=== Working data ===

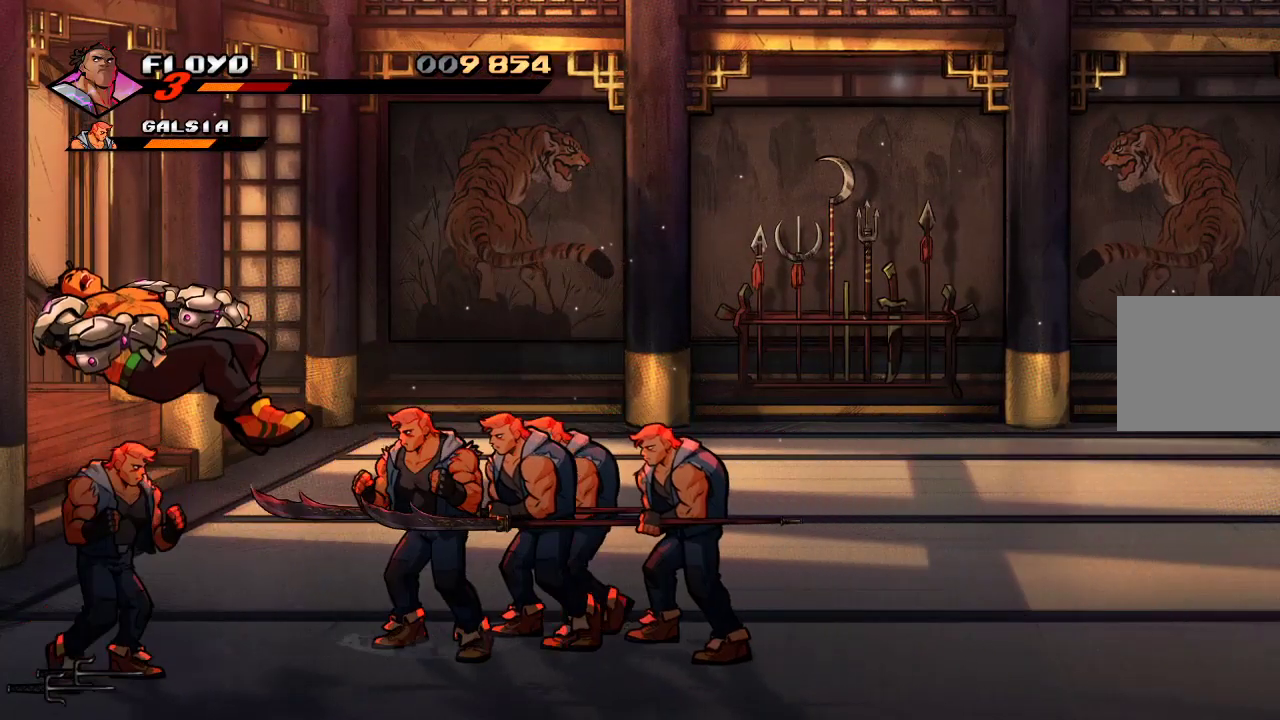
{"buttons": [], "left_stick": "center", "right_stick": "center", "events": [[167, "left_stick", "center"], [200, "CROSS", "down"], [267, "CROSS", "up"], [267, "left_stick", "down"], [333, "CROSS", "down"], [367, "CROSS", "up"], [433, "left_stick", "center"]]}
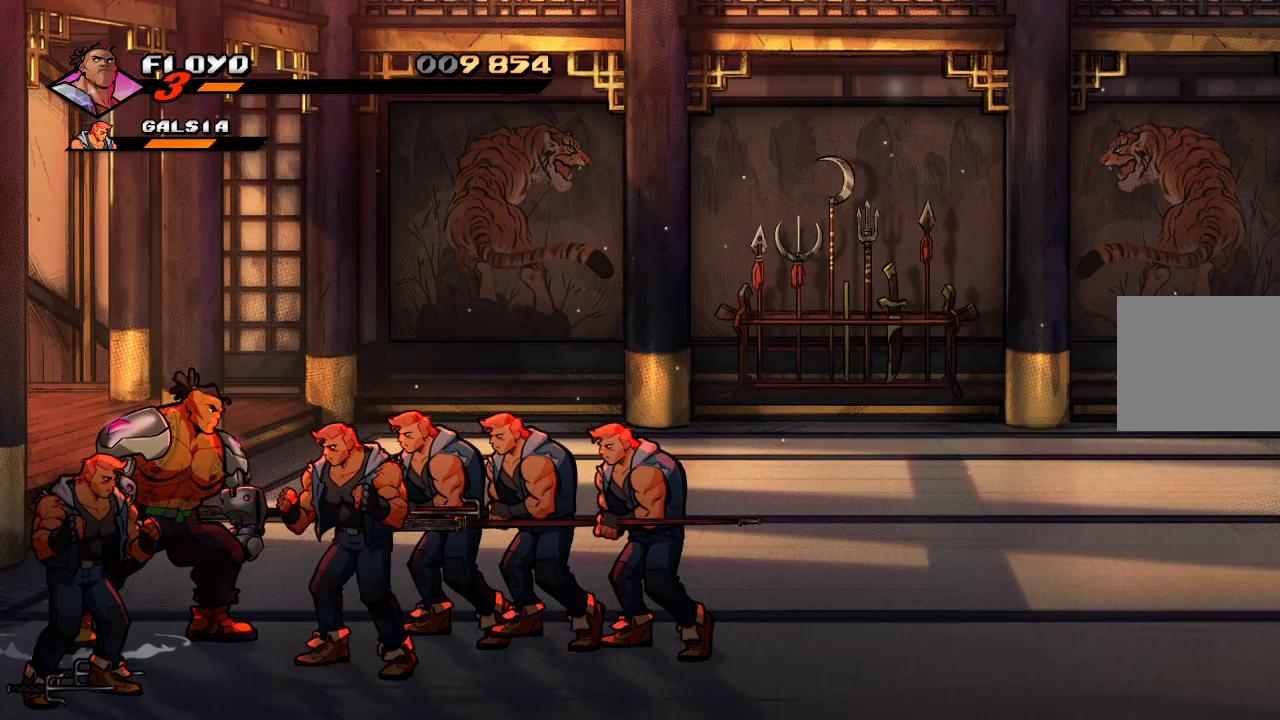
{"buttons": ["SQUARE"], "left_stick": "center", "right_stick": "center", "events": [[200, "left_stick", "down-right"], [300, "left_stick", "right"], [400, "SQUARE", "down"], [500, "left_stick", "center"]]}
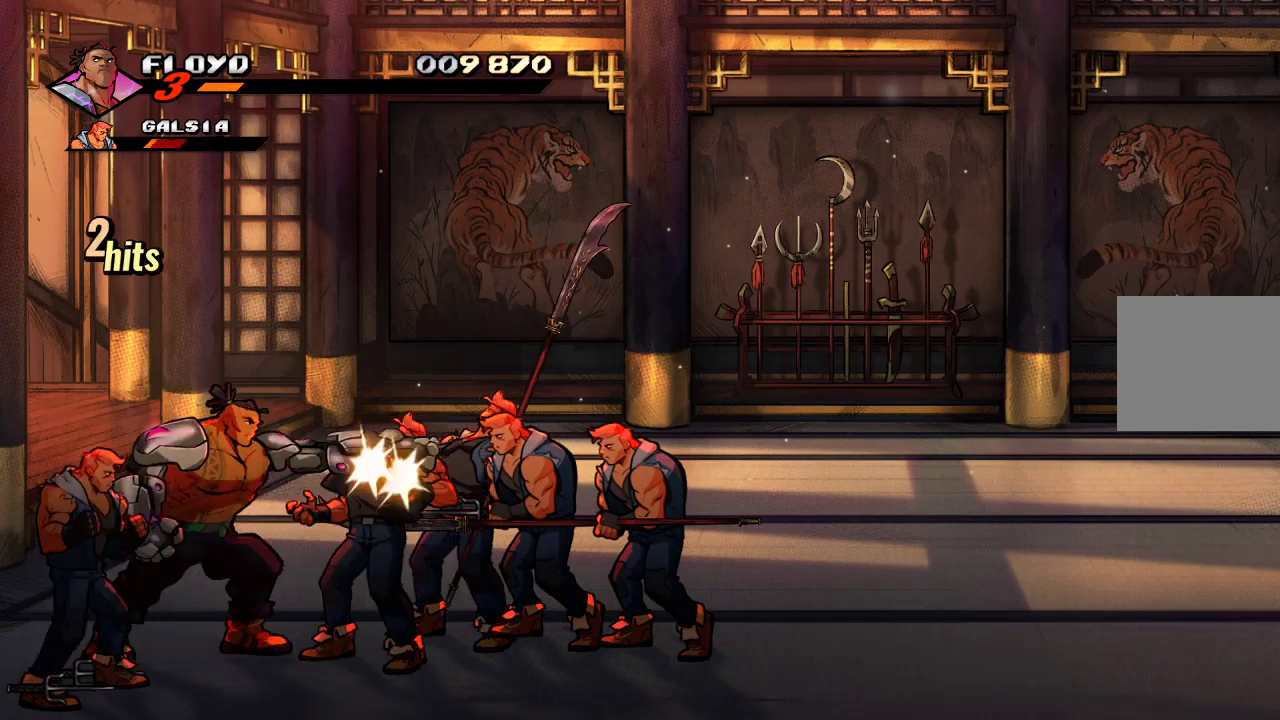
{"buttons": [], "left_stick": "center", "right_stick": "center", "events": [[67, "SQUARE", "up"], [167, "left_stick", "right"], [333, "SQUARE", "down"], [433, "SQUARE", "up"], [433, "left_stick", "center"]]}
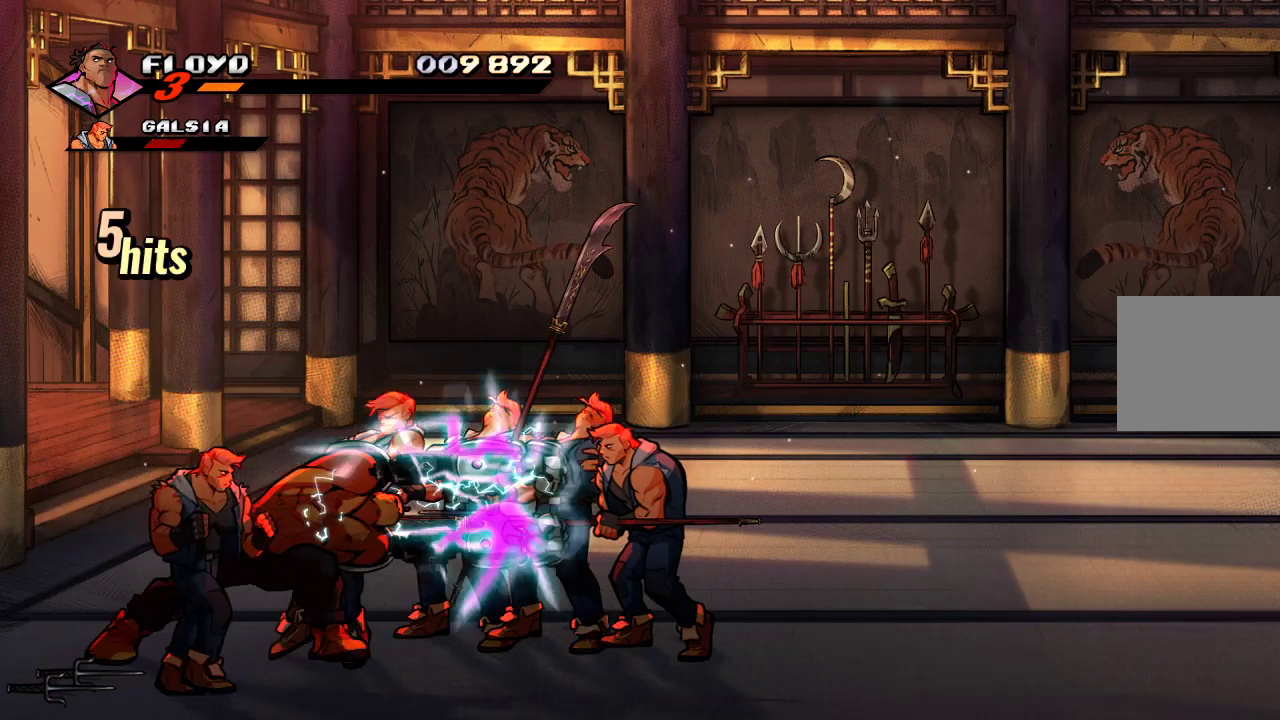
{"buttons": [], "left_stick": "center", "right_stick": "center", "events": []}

===
=== Working data ===

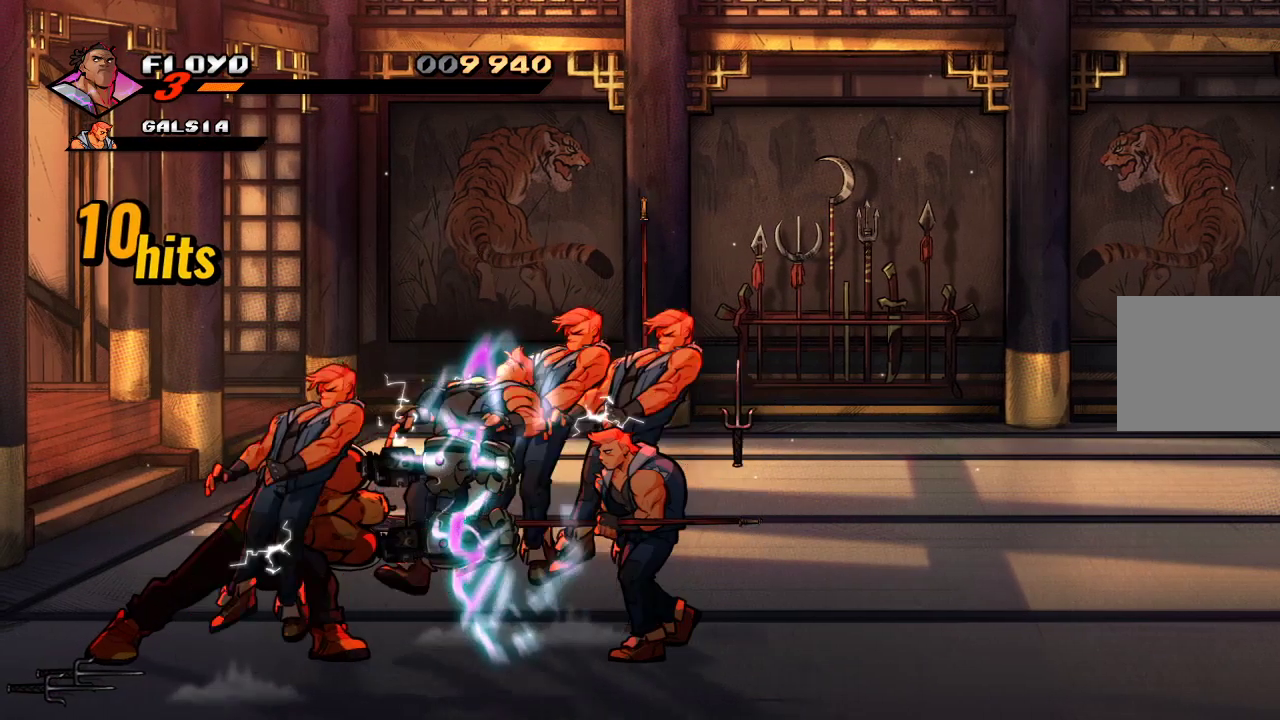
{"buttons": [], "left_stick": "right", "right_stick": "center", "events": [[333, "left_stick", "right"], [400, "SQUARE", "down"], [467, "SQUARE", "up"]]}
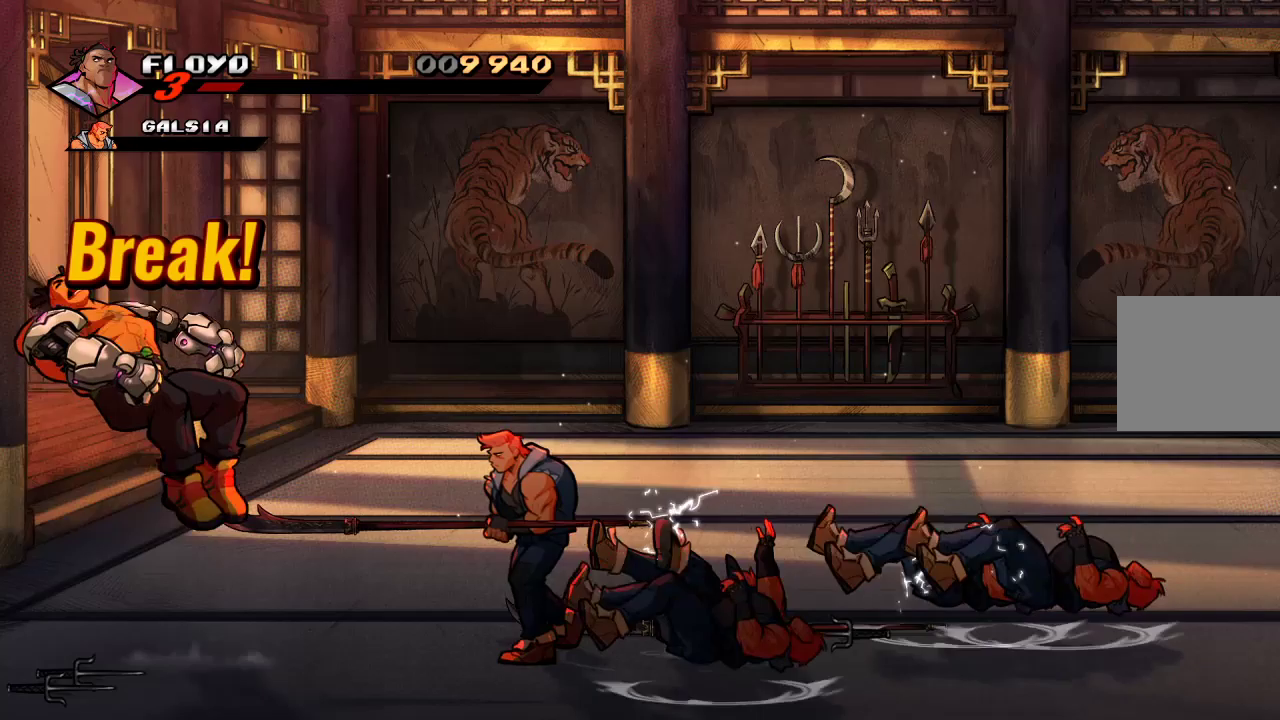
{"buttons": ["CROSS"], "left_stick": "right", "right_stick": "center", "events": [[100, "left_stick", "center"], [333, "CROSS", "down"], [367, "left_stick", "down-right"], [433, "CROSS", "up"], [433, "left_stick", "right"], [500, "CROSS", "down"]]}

===
=== Working data ===

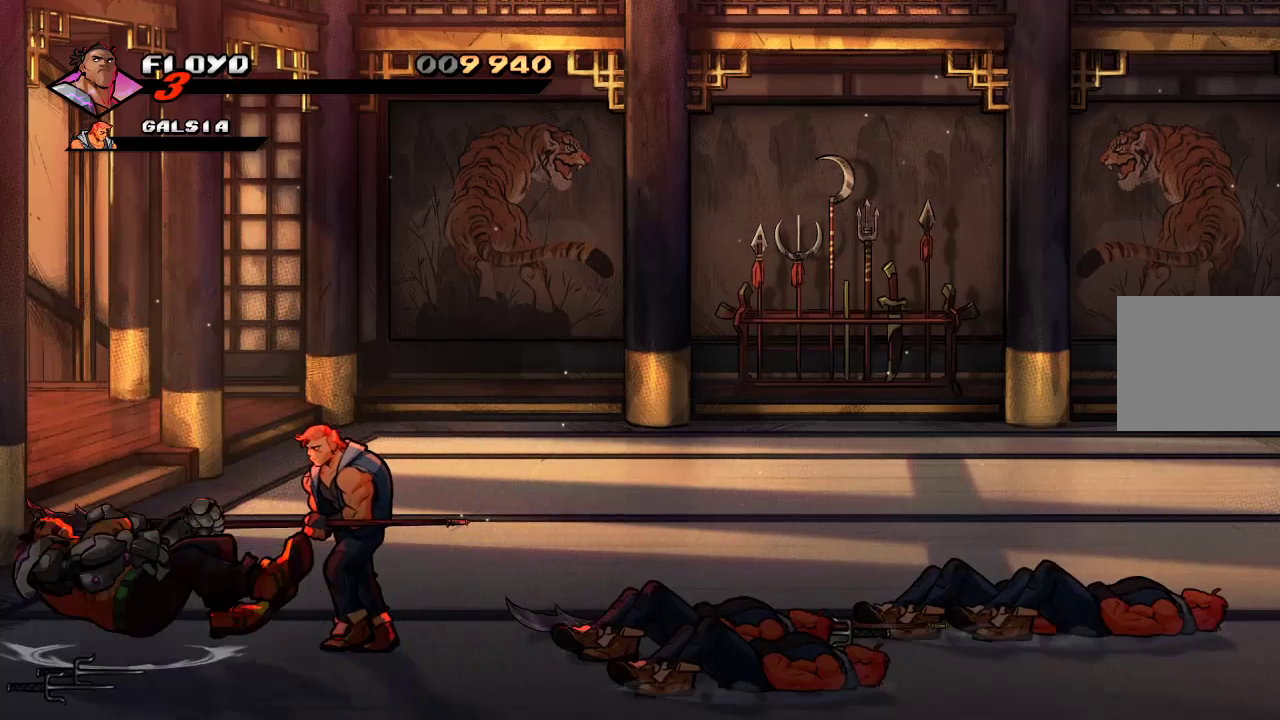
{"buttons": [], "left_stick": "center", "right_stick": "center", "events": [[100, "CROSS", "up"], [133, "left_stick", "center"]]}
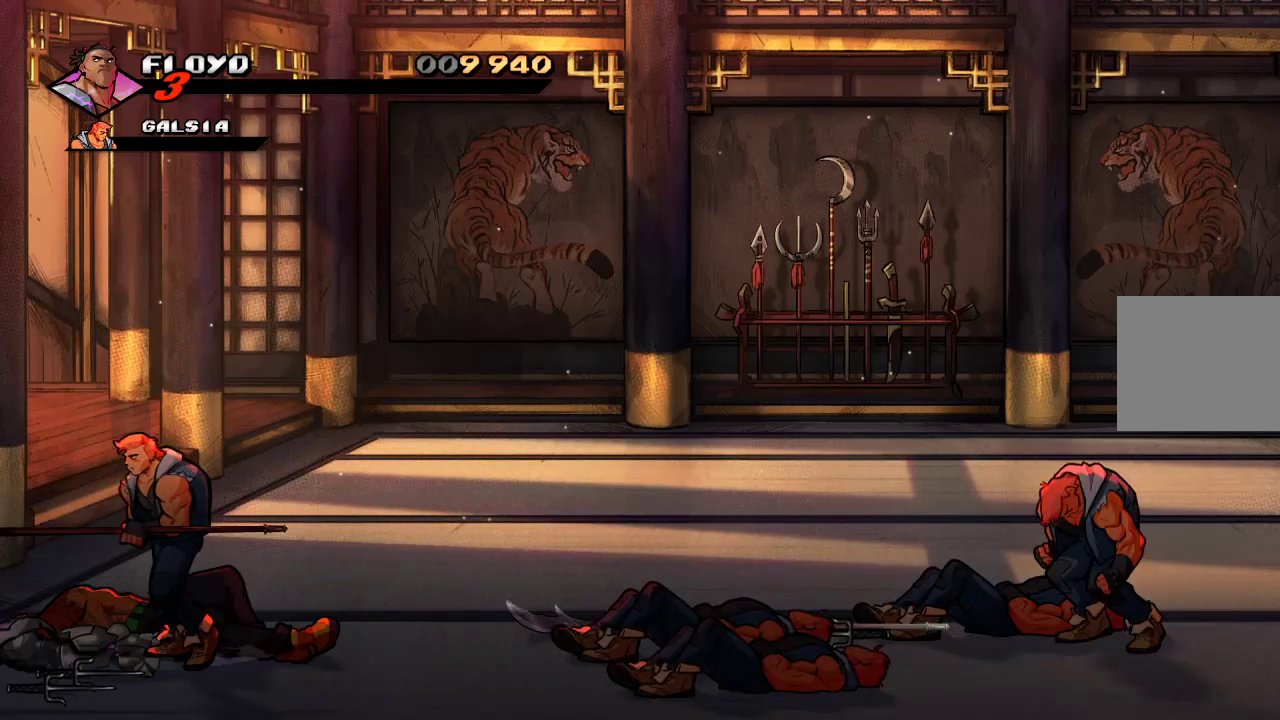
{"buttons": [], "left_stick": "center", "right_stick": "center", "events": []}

===

== Work to be completed ==
Examine the listing above and state the number of lines that contain the word "CROSS", with no further remarks.

== Exercise answer ==
3